— Written task 1 —
In the legal news excerpt, on what date did the GDPR come into force?

Comcast offers USD65 billion for Fox


Comcast offers USD65 billion for Fox



Comcast’s offer is the latest in a series of rival bids to acquire the film, TV and international assets of Fox.

The offer adds a further twist to Fox’s own ongoing attempts to acquire the interests in Sky News that it does not already own.  That transaction is itself subject to Fox satisfying the UK government that there are suitable commitments in place to avert public interest concerns and safeguard the independence of Sky News.

Comcast’s own proposal is not straightforward in terms of regulatory issues, although the focus of attention has been more on traditional antitrust issues through the merger of content production and distribution.

The Comcast proposal is not unexpected and takes place against increasing vertical integration across the media production and supply chain.  It seems that the recent failure by the US administration to block AT&T from buying Time Warner might well fuel appetite for similar combinations.

Dixons Carphone and data protection litigation post-GDPR


The announcement that 5.9 million Dixons Carphone customers’ personal records have been accessed without authorisation has put a renewed focus on the prospects of group litigation based on data protection claims.



The incident happened before the new data protection rules under the GDPR came into force on 25 May 2018, which has brought with it tougher penalties of up to 4% of global turnover or 20 million euro, whichever is greater.



In the new regime we can certainly expect a growing dispute climate, not least because the GDPR has focused the minds of data subjects on their rights.



Article 79 of the GDPR gives a right to an effective judicial remedy for data subjects against any unlawful processing of their personal data by a data controller or data processor.  Article 82 gives any person suffering damage as a result of a breach of the GDPR with the right to compensation.



Perhaps one of the main more immediate practical impacts of the GDPR is that we will see data protection claims bolted onto other causes of action including breach of confidence and infringement of privacy, rather than as standalone claims.

(Collected data)

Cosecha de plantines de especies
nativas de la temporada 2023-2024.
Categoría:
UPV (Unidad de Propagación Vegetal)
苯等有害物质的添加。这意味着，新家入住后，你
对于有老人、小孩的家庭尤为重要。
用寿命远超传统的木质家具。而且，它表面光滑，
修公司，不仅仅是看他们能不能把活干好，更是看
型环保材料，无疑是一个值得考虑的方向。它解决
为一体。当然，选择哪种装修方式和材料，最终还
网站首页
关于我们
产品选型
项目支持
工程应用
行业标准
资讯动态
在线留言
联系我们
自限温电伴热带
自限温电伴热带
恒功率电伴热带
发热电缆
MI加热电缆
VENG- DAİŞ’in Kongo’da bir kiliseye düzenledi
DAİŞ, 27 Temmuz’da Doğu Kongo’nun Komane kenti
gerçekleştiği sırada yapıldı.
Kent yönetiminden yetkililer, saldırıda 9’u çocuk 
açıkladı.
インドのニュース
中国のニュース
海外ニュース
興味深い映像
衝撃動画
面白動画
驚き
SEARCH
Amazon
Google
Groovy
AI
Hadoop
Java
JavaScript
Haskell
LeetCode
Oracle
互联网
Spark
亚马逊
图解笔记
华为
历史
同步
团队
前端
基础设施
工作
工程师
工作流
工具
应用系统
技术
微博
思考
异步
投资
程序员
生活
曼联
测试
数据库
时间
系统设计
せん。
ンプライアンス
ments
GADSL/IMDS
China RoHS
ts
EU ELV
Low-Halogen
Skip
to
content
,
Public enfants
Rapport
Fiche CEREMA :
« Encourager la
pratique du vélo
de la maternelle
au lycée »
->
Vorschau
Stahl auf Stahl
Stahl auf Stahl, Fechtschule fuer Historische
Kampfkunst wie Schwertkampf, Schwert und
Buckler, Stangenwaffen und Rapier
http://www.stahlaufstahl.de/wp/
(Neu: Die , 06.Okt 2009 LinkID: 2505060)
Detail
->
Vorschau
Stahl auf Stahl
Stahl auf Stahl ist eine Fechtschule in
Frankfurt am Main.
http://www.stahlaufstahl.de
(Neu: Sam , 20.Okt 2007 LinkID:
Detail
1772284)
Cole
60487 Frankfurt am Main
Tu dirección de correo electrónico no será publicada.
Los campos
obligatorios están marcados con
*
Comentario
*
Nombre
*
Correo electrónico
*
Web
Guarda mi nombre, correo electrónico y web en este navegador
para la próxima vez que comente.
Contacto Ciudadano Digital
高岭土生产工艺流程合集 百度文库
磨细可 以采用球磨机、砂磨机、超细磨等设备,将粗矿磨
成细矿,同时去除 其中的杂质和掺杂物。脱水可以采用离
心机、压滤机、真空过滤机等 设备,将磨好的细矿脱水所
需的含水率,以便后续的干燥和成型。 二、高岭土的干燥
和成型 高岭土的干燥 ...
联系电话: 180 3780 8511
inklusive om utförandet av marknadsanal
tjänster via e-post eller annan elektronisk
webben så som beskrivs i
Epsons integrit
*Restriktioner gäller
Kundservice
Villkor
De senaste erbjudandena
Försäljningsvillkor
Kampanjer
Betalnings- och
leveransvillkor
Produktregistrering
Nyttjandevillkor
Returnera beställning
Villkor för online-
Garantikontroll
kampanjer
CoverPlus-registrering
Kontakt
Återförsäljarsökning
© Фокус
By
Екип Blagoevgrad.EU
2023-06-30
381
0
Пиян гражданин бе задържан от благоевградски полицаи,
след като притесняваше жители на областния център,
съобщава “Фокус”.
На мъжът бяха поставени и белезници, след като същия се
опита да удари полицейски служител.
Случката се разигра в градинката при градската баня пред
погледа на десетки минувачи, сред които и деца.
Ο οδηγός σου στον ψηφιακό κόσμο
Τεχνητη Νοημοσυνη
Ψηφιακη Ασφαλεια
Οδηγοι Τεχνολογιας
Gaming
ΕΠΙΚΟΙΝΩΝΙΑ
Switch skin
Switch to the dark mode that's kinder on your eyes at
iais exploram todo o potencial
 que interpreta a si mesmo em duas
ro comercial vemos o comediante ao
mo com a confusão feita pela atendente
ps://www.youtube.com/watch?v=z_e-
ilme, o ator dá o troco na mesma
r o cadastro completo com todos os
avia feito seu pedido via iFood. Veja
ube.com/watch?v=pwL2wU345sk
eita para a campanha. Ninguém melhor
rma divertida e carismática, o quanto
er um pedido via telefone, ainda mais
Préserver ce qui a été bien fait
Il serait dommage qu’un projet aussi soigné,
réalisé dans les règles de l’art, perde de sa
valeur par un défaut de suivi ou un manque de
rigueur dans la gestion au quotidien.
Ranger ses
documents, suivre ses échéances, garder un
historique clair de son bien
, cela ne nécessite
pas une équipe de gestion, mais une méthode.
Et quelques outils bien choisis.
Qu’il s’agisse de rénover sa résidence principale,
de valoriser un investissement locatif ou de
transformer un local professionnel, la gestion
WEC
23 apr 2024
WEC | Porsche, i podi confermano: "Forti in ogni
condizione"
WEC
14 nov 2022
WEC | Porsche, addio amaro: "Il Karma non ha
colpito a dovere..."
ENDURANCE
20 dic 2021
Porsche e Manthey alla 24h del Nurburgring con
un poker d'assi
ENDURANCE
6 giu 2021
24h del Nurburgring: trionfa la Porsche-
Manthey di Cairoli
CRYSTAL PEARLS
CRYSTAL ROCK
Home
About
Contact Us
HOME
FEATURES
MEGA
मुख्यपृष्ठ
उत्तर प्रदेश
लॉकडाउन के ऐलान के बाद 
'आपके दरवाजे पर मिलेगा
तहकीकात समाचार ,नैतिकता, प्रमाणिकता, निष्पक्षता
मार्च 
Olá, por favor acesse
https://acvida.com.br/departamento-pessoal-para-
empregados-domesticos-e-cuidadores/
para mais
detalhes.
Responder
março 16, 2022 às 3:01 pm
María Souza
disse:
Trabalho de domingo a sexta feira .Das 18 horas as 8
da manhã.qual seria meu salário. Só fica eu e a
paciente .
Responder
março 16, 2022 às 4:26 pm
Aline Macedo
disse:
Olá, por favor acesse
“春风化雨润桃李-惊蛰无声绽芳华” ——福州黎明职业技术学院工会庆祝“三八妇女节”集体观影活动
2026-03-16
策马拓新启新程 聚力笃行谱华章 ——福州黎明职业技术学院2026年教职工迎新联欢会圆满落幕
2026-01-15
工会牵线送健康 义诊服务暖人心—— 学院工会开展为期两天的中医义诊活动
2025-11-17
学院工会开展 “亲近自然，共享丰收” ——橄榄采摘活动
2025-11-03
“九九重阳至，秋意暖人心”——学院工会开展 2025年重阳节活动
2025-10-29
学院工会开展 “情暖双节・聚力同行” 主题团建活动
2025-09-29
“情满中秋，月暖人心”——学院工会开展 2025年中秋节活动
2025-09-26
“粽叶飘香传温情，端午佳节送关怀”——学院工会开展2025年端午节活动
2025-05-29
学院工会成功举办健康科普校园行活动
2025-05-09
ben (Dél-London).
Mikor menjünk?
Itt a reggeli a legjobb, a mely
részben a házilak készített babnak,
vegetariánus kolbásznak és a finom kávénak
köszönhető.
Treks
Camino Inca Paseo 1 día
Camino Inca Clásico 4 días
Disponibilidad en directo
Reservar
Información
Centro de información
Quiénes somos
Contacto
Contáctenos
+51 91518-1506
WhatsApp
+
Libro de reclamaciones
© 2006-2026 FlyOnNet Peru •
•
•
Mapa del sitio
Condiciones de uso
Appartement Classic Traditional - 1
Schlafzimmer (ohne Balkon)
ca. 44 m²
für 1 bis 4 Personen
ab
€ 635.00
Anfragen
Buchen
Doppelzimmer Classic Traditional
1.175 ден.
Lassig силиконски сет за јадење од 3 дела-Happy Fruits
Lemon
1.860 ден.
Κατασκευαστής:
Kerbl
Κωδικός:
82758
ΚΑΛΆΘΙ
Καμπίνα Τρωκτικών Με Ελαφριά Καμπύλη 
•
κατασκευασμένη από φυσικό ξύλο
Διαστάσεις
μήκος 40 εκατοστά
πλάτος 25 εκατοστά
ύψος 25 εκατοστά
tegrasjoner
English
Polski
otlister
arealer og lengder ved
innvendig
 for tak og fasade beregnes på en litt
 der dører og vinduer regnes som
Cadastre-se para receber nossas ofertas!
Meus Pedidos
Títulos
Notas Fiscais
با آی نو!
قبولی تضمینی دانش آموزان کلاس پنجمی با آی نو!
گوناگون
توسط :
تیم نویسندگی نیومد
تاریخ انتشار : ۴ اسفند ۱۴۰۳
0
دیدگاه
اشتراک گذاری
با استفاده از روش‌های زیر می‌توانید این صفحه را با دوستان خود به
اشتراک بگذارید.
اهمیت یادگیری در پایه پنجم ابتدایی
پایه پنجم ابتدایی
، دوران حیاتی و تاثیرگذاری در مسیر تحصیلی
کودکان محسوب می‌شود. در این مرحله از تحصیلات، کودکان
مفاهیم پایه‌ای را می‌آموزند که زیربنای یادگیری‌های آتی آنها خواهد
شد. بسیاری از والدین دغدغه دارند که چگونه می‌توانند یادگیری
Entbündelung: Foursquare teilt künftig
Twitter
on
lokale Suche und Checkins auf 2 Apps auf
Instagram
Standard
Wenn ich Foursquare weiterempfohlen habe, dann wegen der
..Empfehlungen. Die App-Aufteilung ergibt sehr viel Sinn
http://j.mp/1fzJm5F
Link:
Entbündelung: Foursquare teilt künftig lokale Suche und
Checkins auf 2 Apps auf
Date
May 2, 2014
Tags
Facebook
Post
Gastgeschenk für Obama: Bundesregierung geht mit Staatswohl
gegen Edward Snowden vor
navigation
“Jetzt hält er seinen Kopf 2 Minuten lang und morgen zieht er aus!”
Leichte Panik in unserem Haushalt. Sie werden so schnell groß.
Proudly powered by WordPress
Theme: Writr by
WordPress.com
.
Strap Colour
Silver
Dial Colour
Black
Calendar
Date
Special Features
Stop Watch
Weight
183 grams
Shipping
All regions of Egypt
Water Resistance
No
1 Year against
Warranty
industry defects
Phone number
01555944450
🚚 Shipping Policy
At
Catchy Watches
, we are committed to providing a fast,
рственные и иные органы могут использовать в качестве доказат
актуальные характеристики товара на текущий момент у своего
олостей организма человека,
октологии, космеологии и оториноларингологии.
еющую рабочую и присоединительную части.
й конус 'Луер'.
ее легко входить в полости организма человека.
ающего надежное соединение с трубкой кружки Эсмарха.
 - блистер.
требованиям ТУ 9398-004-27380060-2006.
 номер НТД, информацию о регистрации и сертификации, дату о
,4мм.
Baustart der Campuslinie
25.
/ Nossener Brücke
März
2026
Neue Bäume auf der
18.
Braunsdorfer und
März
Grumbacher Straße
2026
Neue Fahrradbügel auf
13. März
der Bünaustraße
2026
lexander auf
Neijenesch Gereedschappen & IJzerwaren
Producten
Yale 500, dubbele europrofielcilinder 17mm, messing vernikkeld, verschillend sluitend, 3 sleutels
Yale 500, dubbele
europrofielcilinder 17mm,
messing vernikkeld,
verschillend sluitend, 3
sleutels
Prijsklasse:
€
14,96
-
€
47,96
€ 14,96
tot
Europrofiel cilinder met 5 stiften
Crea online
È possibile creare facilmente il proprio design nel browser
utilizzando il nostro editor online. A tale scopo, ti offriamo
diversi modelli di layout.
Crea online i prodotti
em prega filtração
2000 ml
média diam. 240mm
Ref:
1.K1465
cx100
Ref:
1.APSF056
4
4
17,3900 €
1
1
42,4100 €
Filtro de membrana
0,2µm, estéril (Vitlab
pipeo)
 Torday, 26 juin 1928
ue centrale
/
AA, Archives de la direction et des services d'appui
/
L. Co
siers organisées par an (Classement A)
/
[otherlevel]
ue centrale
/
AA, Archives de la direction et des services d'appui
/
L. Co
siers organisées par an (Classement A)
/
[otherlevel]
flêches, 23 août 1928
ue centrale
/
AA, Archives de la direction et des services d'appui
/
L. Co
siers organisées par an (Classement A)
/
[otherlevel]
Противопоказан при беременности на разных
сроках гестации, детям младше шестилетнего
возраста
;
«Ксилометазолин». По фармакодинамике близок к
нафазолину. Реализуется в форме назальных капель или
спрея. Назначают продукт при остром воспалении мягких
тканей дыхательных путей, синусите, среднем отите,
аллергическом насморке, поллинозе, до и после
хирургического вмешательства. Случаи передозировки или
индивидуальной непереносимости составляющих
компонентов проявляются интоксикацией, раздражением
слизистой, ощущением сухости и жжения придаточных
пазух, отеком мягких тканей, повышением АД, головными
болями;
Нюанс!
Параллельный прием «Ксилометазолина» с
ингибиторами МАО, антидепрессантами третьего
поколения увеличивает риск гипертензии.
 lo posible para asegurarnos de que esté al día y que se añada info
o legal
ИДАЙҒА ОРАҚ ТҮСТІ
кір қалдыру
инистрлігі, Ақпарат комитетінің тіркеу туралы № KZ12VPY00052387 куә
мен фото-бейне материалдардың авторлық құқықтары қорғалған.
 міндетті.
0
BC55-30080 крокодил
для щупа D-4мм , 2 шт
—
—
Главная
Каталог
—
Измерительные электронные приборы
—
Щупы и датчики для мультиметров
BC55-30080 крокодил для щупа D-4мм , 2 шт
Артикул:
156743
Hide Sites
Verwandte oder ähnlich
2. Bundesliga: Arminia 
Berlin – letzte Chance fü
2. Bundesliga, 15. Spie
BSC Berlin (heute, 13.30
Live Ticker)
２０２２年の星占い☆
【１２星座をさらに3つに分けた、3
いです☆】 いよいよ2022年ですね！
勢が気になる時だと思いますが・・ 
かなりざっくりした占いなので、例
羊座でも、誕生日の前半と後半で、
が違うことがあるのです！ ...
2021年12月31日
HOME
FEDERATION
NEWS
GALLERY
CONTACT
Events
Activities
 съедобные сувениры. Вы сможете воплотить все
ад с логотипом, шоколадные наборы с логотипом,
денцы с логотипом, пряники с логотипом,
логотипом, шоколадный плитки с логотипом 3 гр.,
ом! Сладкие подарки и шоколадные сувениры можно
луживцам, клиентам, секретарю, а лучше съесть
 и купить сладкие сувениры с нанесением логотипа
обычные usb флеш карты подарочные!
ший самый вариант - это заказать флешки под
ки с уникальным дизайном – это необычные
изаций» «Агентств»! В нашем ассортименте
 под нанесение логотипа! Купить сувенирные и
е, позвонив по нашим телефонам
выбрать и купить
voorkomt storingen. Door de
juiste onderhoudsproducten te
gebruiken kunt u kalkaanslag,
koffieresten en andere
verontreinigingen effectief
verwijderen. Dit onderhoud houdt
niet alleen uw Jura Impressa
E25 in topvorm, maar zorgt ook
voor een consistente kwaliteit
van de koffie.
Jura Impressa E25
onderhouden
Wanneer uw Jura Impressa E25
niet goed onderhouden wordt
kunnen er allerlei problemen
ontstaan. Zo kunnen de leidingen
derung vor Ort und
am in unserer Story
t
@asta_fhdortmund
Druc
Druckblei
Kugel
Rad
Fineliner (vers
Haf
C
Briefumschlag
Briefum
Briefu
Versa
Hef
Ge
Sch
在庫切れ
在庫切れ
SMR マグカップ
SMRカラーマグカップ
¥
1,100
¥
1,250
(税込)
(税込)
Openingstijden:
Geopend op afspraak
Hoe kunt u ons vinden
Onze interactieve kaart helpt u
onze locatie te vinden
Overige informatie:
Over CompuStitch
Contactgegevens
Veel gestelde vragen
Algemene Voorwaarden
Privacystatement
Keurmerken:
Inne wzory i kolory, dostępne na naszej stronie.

— Written task 2 —
Turn the collected data rows into a numbered list, from the start of the rows through the line containing "Guarda mi nombre, correo", both included. Leave out blank lines.

— Response box 1 —
25 May 2018

— Response box 2 —
1. Cosecha de plantines de especies
2. nativas de la temporada 2023-2024.
3. Categoría:
4. UPV (Unidad de Propagación Vegetal)
5. 苯等有害物质的添加。这意味着，新家入住后，你
6. 对于有老人、小孩的家庭尤为重要。
7. 用寿命远超传统的木质家具。而且，它表面光滑，
8. 修公司，不仅仅是看他们能不能把活干好，更是看
9. 型环保材料，无疑是一个值得考虑的方向。它解决
10. 为一体。当然，选择哪种装修方式和材料，最终还
11. 网站首页
12. 关于我们
13. 产品选型
14. 项目支持
15. 工程应用
16. 行业标准
17. 资讯动态
18. 在线留言
19. 联系我们
20. 自限温电伴热带
21. 自限温电伴热带
22. 恒功率电伴热带
23. 发热电缆
24. MI加热电缆
25. VENG- DAİŞ’in Kongo’da bir kiliseye düzenledi
26. DAİŞ, 27 Temmuz’da Doğu Kongo’nun Komane kenti
27. gerçekleştiği sırada yapıldı.
28. Kent yönetiminden yetkililer, saldırıda 9’u çocuk 
29. açıkladı.
30. インドのニュース
31. 中国のニュース
32. 海外ニュース
33. 興味深い映像
34. 衝撃動画
35. 面白動画
36. 驚き
37. SEARCH
38. Amazon
39. Google
40. Groovy
41. AI
42. Hadoop
43. Java
44. JavaScript
45. Haskell
46. LeetCode
47. Oracle
48. 互联网
49. Spark
50. 亚马逊
51. 图解笔记
52. 华为
53. 历史
54. 同步
55. 团队
56. 前端
57. 基础设施
58. 工作
59. 工程师
60. 工作流
61. 工具
62. 应用系统
63. 技术
64. 微博
65. 思考
66. 异步
67. 投资
68. 程序员
69. 生活
70. 曼联
71. 测试
72. 数据库
73. 时间
74. 系统设计
75. せん。
76. ンプライアンス
77. ments
78. GADSL/IMDS
79. China RoHS
80. ts
81. EU ELV
82. Low-Halogen
83. Skip
84. to
85. content
86. ,
87. Public enfants
88. Rapport
89. Fiche CEREMA :
90. « Encourager la
91. pratique du vélo
92. de la maternelle
93. au lycée »
94. ->
95. Vorschau
96. Stahl auf Stahl
97. Stahl auf Stahl, Fechtschule fuer Historische
98. Kampfkunst wie Schwertkampf, Schwert und
99. Buckler, Stangenwaffen und Rapier
100. http://www.stahlaufstahl.de/wp/
101. (Neu: Die , 06.Okt 2009 LinkID: 2505060)
102. Detail
103. ->
104. Vorschau
105. Stahl auf Stahl
106. Stahl auf Stahl ist eine Fechtschule in
107. Frankfurt am Main.
108. http://www.stahlaufstahl.de
109. (Neu: Sam , 20.Okt 2007 LinkID:
110. Detail
111. 1772284)
112. Cole
113. 60487 Frankfurt am Main
114. Tu dirección de correo electrónico no será publicada.
115. Los campos
116. obligatorios están marcados con
117. *
118. Comentario
119. *
120. Nombre
121. *
122. Correo electrónico
123. *
124. Web
125. Guarda mi nombre, correo electrónico y web en este navegador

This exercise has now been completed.